While collecting, I realized what a great deal of information there is still to be found on the subject. There will always be gaps in our knowledge, because the people who knew the answers are no longer with us. This is why I have not previously published all my work. I kept hoping to fill in the gaps. The research I did on the costumes by interviewing the women who made and owned them is as valuable as the collection itself. This research revealed the great harm done to Palestinian culture by the Israeli wars. It also showed how strong Palestinian women have been in situations of military conflict and occupation. It was the women who always managed to carry on with little or no income. When families’ homes were destroyed, it was the women who would get the family together and start all over again to make a new home even if in the corner of a destroyed house.
Interviewing women on where they got their fabric and thread also showed how interconnected pre-1948 Palestine was with nearby Arab countries, and how collectively self-sufficient these countries were. They catered to each other’s requirements with no need for foreign imports. Some of the textiles used for traditional Palestinian costumes were locally produced, while hand-woven cotton and linen were brought from Egypt. Syria has been famous since Byzantine times for the silks and brocades used for
costumes in Nazareth, Nablus and the Jerusalem area. Lebanon also produced silk for centuries, while Iraq produced wool abayas and silk for men’s attire.

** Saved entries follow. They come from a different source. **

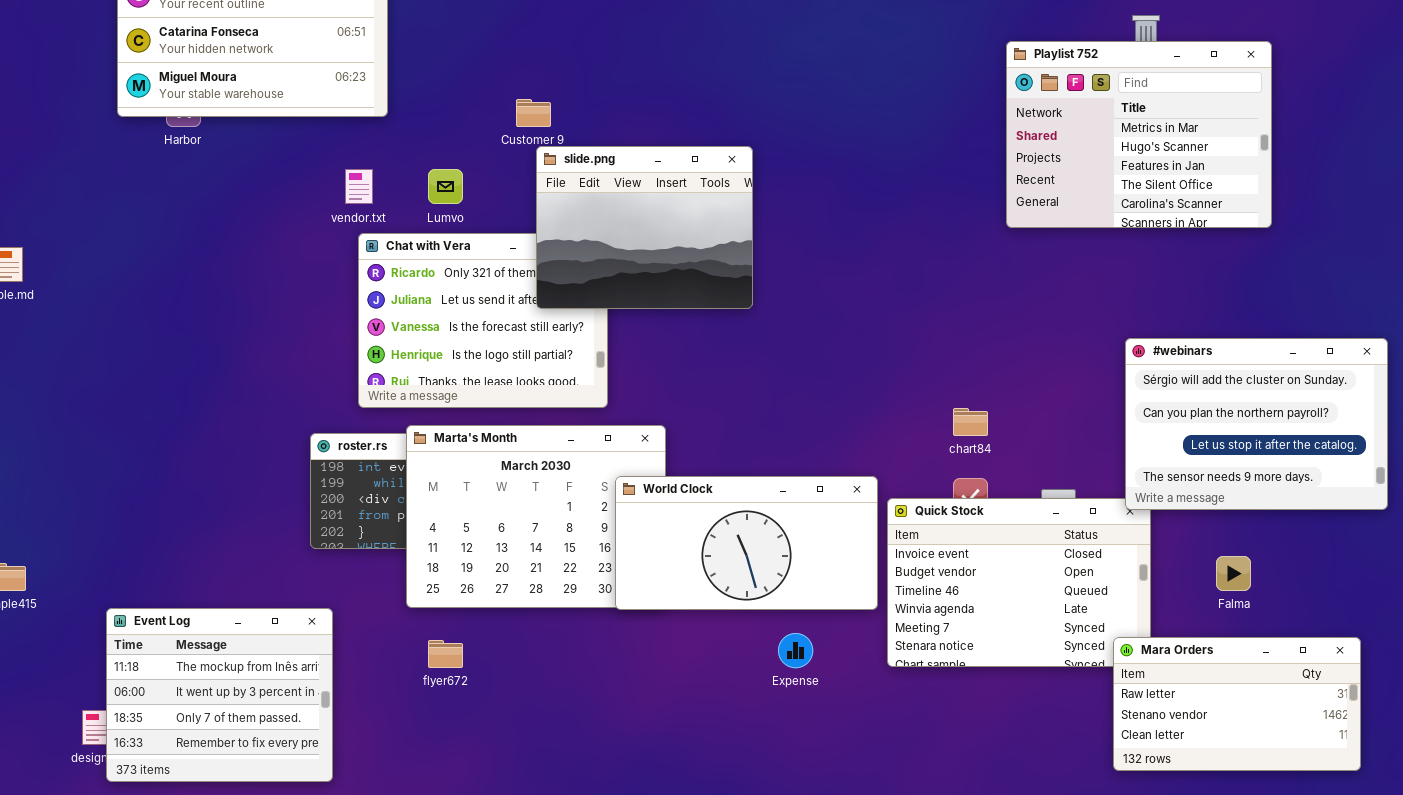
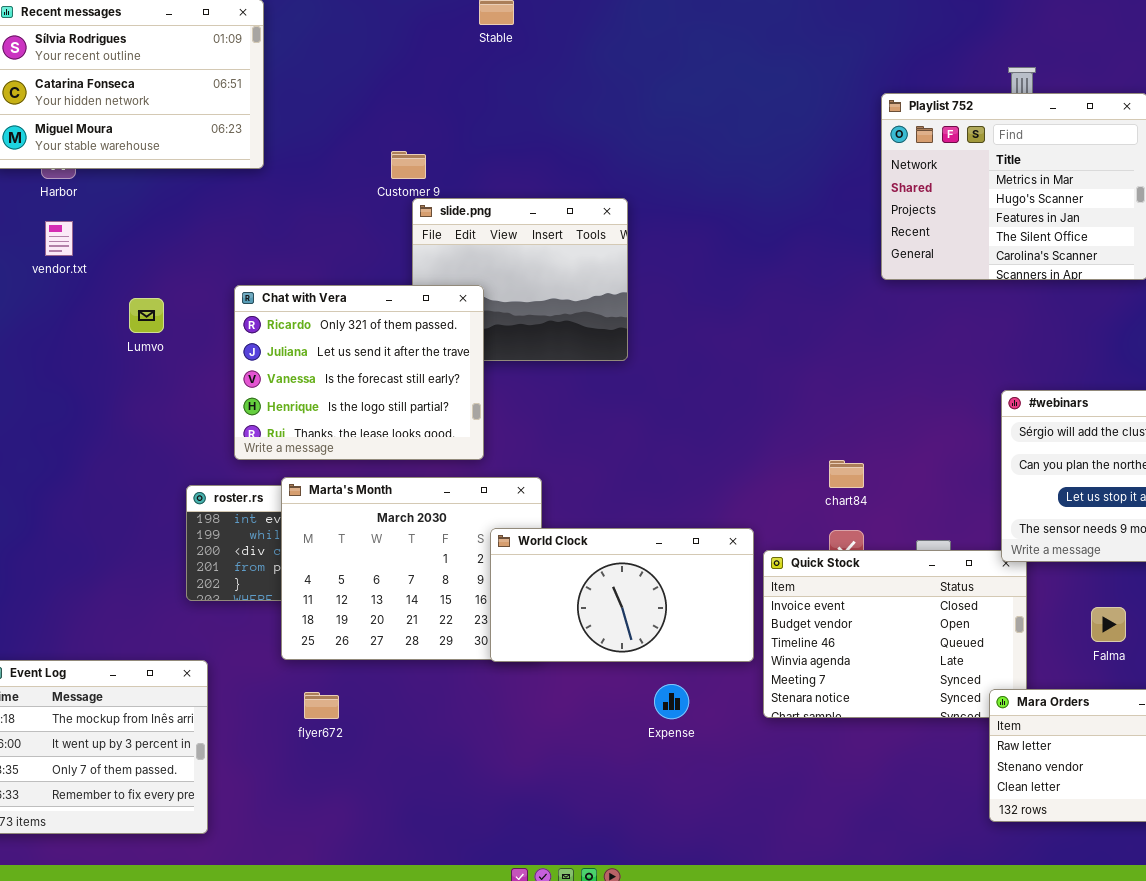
vendor.txt: [345,169,373,204] -> [45,221,73,256], moved
Lumvo: [428,169,463,204] -> [129,298,164,333], moved
Chat with Vera: [358,233,608,408] -> [234,285,484,460], raised

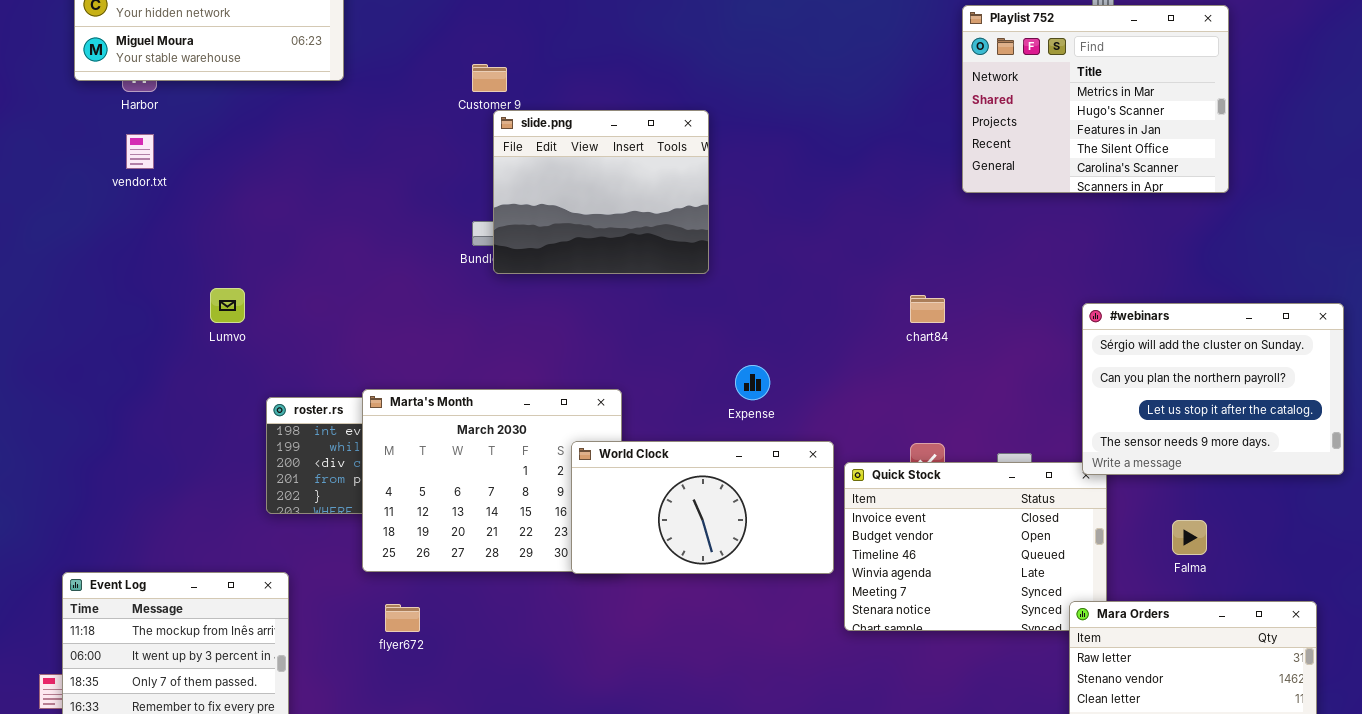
Chat with Vera: [234,285,484,460] -> none, closed
Lumvo: [129,298,164,333] -> [210,288,245,323], moved
chart84: [829,460,864,488] -> [910,295,945,323], moved
Expense: [654,684,689,719] -> [735,365,770,400], moved

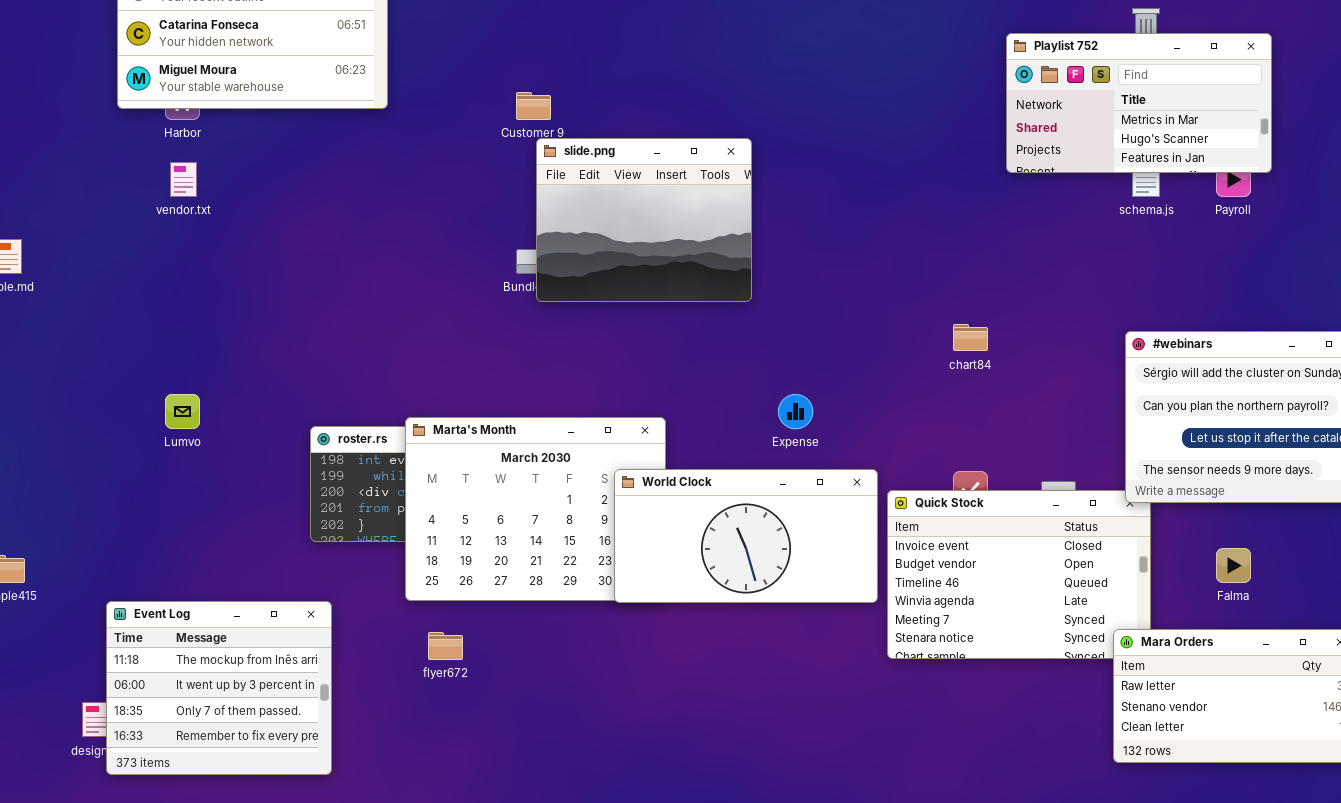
Playlist 752: [962,5,1229,193] -> [1006,33,1272,173], resized
Lumvo: [210,288,245,323] -> [165,394,200,429], moved

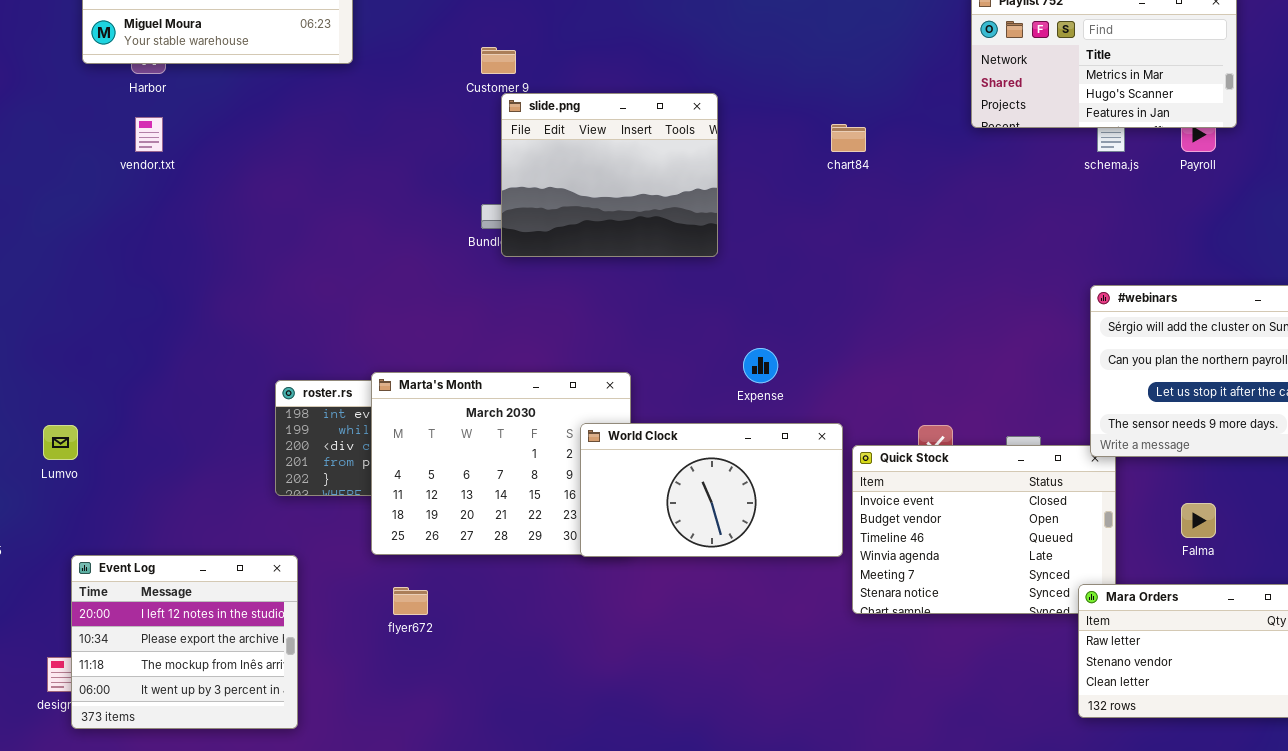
chart84: [953,324,988,351] -> [831,124,866,152], moved
Lumvo: [165,394,200,429] -> [43,425,78,460], moved
Event Log: [106,601,332,775] -> [71,555,298,729], scrolled up 2 rows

During my work of collecting and documenting, I had the invaluable support of my husband and children. I also came across a number of friends and specialists who were of great help. At present, I have two main aims. The first is to write the story of the lives of the brave women whose precious heritage I have collected. The second is to prepare my collection for a museum, or more aptly a study and research centre for students and journalists, with workshops, seminars and lectures on subjects that would promote cultural awareness and understanding of our Arab heritage.

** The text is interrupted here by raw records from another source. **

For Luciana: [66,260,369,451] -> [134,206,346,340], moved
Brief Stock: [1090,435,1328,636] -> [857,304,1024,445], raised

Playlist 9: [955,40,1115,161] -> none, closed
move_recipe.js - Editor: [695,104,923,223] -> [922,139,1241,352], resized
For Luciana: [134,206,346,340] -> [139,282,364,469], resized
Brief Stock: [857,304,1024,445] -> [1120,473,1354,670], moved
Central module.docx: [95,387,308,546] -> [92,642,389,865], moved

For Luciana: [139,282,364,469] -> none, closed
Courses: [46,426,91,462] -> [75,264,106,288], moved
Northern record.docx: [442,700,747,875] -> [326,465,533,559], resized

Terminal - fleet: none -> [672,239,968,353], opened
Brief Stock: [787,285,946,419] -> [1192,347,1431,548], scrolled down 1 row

In all this, my greatest inspiration is the women who have shared their heritage with me, who have recounted their happy and sad memories of their past – how they lived when they were still in their original towns or villages. It is their strength, their resilience and their stories that inspired in me a deep commitment to preserve our rich culture so that it may be passed on to future generations. Not enough is being done in this field at present. We need to redouble our efforts to acquaint our young people with their cultural heritage. They are living in a dangerous cultural vacuum, which we need to fill with knowledge of, and pride in, their heritage so that they may be inspired to preserve and develop it.
Mrs. Widad Kawar is a collector of Palestinian and Arab heritage. She has the largest known collection to date of traditional Palestinian costumes (thob).